Excerpted passage:
# Which shoes are best for platform pedals



## GF_TASS (Oct 3, 2006)

Hi all,

I switched to platform pedals a while back and am looking for a decent pair of shoes to keep me planted on the pedals. I'm riding a hard tail in mostly dry, hard packed to rocky conditions. I've read here folks prefer the Vans for grippiness, but I don't quite understand why. I've looked at a number of seemingly more grippy shoes, but thought I would ask before making a purchase.

Anyone have any experience with any of the shoes below?

Avia 6084 Hiking 
http://www.kohls.com/products/produ...CONTENT<>cnt_id=437065465&bmUID=1175862936688

Vans Quarry 
http://www.kohls.com/products/produ...CONTENT<>cnt_id=437065465&bmUID=1175863138892

Columbia Sierra Peak Hiking Trail
http://www.kohls.com/products/produ...CONTENT<>cnt_id=437065465&bmUID=1175863229423

Thanks

Edit - OK I'm not sure why I couldn't get my pictures uploaded, or my links to work:madmax:


----------



## Keepthemdead (Jul 23, 2006)

*For My Money...*

.... I'd go with a shoe thats built for riding.
So I'd get the Five Ten Impacts(best gripping sole out there and available in low and high) or one of Lake's bmx type shoes(pretty good shoes
I've had a pair for a year and a half). Don't buy 661( sh*te quality).
Cheers.


----------



## dhslovak (Sep 8, 2004)

I just switched back to flats, and the Five.Ten impacts are definitely the way to go. I haven't slipped a pedal yet with them, and they stay stuck on the pedals so well you actually have to pick your foot up to readjust positioning. Believe all the hype.


----------



## roaddog (Aug 30, 2004)

I here alot of good stuff about the Five Ten. I have only had WalMart shoes. A pair of suede steel toe low top from 2 years ago that work ok. Just bought a pair of Air Speeds that even have Mike McGill's signature on them. Ooooooo. 'bout $20 for them, and probably made in the same factory? Yeah, I know, ugg, Walmart.


----------



## MoonriseRascal (Feb 5, 2004)

*My favorites...*

I've got two pairs of these that I alternate through. Each pair gets washed in the machine after every third or fourth ride (more often in the winter) and both still look great. I've been more than happy with the quality. Comfy (roomy cut), sticky sole, decent padding, and easy to walk and hike in. So comfy, I wear them for casual when not on my bike.

http://www.sixsixone.com/Catalog_66...&product=b1c71690-9bf8-4da5-8dfd-f18b7fc501fa

They also make a non-hightop if you like.

http://www.sixsixone.com/Catalog_66...&product=4a2aa651-78e4-4812-bd05-30c5fdcf0d13

Go with the Taki shoe. They have the stickier sole material.


----------



## brassnipples (Feb 26, 2006)

I've had really good luck with random shoes intended for skateboarding. They all seem to be amazingly durable, I usually get at least 2 years of heavy use out of each pair. Flat bottoms are the norm, plus the muted colors and styles make them wearable to work (business casual), the only draw back is the flexy soles.

I've been on the lookout for a shoe for xc racing but have had no luck so far. I want a something that 's got the right bottom for flats, has a stiff sole, and is light/breathable. If anyone knows of such a magical shoe, please speak up!


----------



## GF_TASS (Oct 3, 2006)

Material supplied:
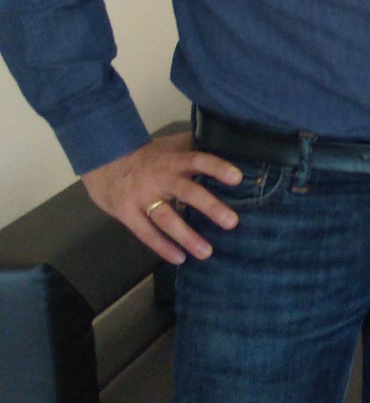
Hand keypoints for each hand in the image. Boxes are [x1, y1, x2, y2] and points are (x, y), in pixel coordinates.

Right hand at [82, 135, 243, 264]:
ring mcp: (142, 197)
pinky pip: (146, 233)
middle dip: (210, 207)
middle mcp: (159, 178)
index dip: (217, 167)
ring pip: (167, 218)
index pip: (198, 160)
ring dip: (187, 237)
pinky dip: (162, 247)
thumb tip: (223, 143)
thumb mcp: (167, 145)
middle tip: (232, 222)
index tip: (237, 178)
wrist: (100, 157)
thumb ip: (192, 147)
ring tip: (207, 252)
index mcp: (172, 160)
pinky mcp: (126, 213)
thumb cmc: (144, 155)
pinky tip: (180, 259)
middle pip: (187, 192)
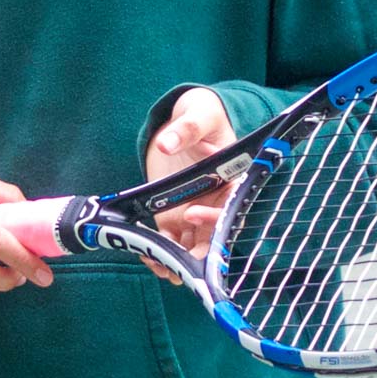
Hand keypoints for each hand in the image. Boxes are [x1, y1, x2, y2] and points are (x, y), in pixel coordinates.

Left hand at [140, 88, 237, 283]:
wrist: (184, 118)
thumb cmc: (201, 114)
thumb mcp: (198, 115)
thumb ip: (186, 129)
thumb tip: (167, 144)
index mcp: (230, 183)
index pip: (228, 209)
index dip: (212, 219)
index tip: (191, 214)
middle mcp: (214, 203)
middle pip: (211, 239)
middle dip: (195, 255)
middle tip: (174, 263)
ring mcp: (193, 212)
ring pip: (190, 248)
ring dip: (175, 260)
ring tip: (156, 262)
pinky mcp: (172, 216)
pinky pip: (170, 241)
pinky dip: (160, 252)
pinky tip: (146, 255)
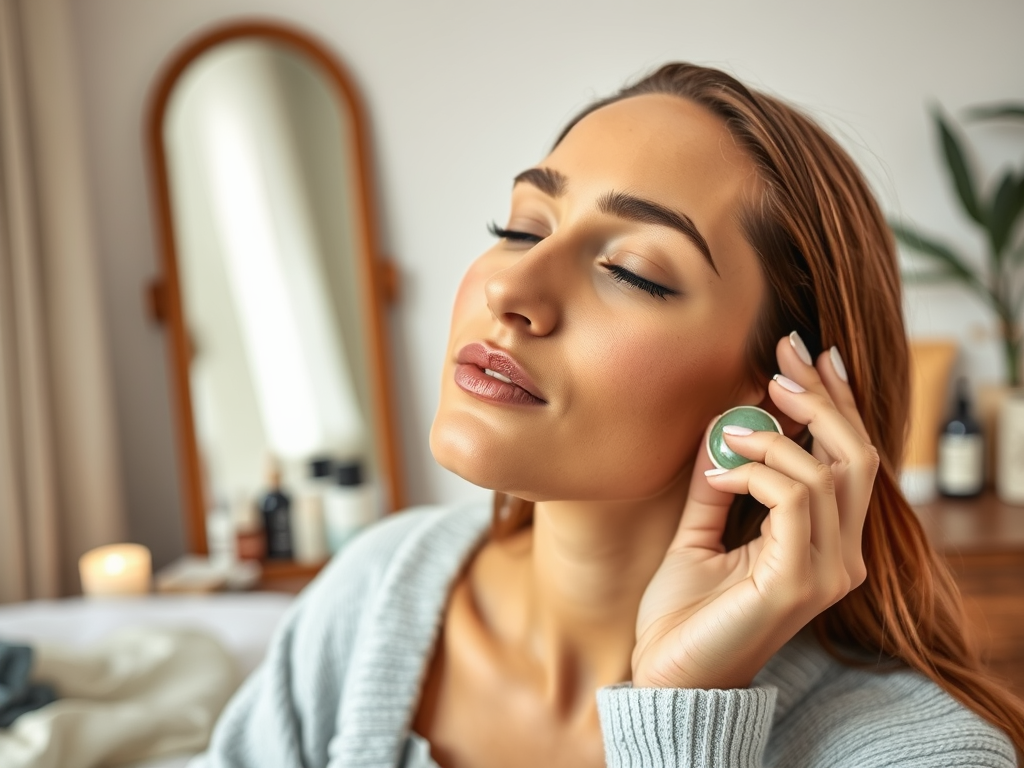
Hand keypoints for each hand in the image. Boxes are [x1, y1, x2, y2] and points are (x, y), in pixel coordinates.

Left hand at [631, 334, 878, 689]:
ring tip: (732, 431)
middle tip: (782, 359)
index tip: (802, 353)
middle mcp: (840, 556)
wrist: (666, 674)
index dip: (832, 402)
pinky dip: (755, 471)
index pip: (848, 459)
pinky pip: (794, 498)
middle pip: (859, 455)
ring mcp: (826, 570)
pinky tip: (717, 473)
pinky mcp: (799, 581)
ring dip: (776, 436)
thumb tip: (732, 416)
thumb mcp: (702, 528)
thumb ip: (723, 477)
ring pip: (831, 472)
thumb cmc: (685, 610)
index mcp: (824, 542)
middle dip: (822, 398)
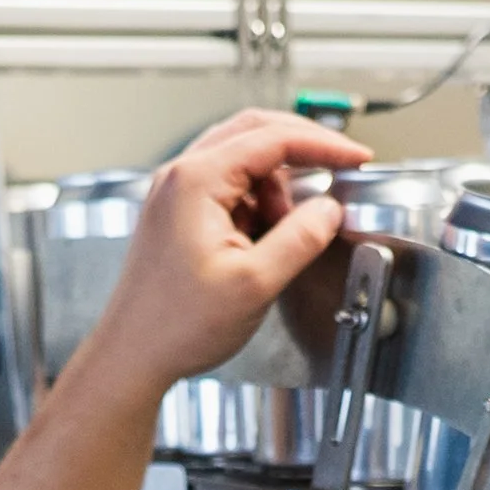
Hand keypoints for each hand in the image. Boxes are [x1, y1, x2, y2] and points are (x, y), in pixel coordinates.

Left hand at [78, 109, 371, 396]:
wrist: (134, 356)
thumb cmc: (176, 325)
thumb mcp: (255, 283)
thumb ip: (300, 238)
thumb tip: (329, 209)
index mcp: (196, 180)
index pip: (273, 139)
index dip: (323, 145)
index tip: (355, 158)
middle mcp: (180, 177)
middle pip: (254, 133)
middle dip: (303, 148)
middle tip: (340, 168)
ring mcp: (176, 193)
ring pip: (242, 160)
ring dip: (278, 183)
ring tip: (291, 227)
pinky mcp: (179, 214)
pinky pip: (229, 188)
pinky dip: (258, 201)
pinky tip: (267, 236)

Task instructions:
[1] Name the three shoes that the opening post of the platform pedal shoe thread asks others about.
[2] Pick up the forum thread on shoes for platform pedals at its final line and write what follows.

Responses:
[1] Avia 6084 Hiking, Vans Quarry, Columbia Sierra Peak Hiking Trail

[2]
I was hoping to find something in the lower price range. I've never even spent $70 - $100 on my dress shoes. I generally find a brand I love an wait for them to go on clearence or find them online. I haven't even seen any six six 1s or Five Tens under $70. 

I'm sure someone on this forum has found a suitable shoe with a stiffer build and sticky sole.  The shoes I posted all have that combination. Having not seen a pair of Six Six 1s or Five Tens, except for online, I can't tell if any of the ones I listed can be substituted.

If I have to hold out for a pair of cycling specific shoes then so be it. I just need to know there's no other route.:nono: 

Thanks.


----------



## TreeHouse (Mar 27, 2004)

*Try a bunch of them with your pedals*

I am a confessed shoe hog and have a bunch of shoes around that I use for whatever, as in no one shoe for everything. On teh same token, some shoes do work better for some stuff than others, and dependent on your ride style, try a few different pairs if you can with your pedals as you may be surprised by what works. I have a big fat pig pedal by KHS on a SS (frankenbike) and I found a pair of old NB trail runners worked like magic on those pedals. No sliding, no movement, and I felt wonderfully stable.


----------



## trailville (Jul 24, 2006)

GF_TASS said:


> Hi all,
> I've read here folks prefer the Vans for grippiness, but I don't quite understand why. :


If you're using platforms with the little studs in them (BMX style pedals), the soft mainly flat grippy soles on skate shoes grab really well on these types of pedals. Shoes with aggressive treads like hiking shoes are awful on these types of pedals. So given your list of choices, you should go with the Vans or something similar. The problem with skate shoes and mountain biking is that skate shoes have zero grip on wet trails so if you have to hike-a-bike up a steep wet hill, you're gonna have problems.


----------



## mcrumble69 (Jul 31, 2005)

Five Ten are the best. Vans with the Off The Wall(waffle)soles work very well too.


----------



## GF_TASS (Oct 3, 2006)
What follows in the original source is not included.